:: Source material

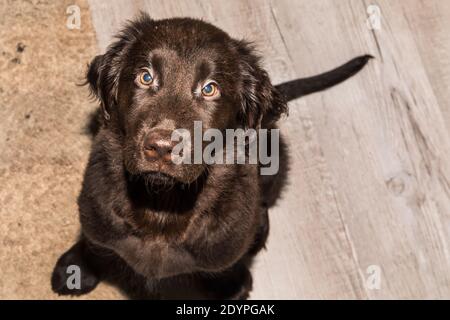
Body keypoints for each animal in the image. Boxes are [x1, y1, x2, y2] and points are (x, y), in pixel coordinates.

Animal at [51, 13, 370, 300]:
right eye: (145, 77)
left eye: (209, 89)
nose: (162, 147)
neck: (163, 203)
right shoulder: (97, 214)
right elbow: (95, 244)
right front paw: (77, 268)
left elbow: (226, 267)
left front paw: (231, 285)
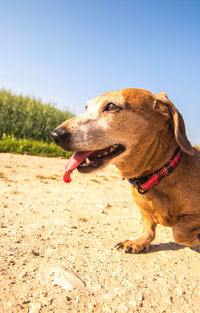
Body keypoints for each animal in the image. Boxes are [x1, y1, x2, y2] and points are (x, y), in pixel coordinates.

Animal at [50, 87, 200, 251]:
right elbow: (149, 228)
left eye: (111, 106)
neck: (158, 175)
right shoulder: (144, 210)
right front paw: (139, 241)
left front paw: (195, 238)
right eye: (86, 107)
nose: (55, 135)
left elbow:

::::
:: Source material

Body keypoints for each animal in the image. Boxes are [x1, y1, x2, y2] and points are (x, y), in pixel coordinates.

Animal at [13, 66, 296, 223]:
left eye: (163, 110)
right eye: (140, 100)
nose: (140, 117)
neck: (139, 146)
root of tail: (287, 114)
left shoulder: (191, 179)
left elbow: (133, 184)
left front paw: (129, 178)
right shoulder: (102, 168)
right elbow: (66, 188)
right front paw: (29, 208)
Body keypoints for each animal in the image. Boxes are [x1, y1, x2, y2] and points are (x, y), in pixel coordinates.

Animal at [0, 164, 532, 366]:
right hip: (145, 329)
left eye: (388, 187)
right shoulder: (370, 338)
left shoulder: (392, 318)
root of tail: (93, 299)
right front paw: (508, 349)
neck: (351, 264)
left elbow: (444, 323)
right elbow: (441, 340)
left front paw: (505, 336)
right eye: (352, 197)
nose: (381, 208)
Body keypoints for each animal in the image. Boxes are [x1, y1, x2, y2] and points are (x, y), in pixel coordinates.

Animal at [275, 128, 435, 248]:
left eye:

::::

Your assignment.
What you give back should be only the lines of the records above, starting at the line with "left front paw: (129, 178)" and ending at the line with "nose: (381, 208)", restated word for word.

Finished task.
left front paw: (129, 178)
right shoulder: (102, 168)
right elbow: (66, 188)
right front paw: (29, 208)
Body keypoints for each animal in the image. Boxes are [x1, y1, x2, y2] and points are (x, y), in pixel coordinates.

Animal at [0, 164, 532, 366]:
right hip: (145, 329)
left eye: (388, 187)
right shoulder: (370, 338)
left shoulder: (392, 318)
root of tail: (93, 299)
right front paw: (508, 349)
neck: (351, 264)
left elbow: (444, 323)
right elbow: (441, 340)
left front paw: (505, 336)
right eye: (352, 197)
nose: (381, 208)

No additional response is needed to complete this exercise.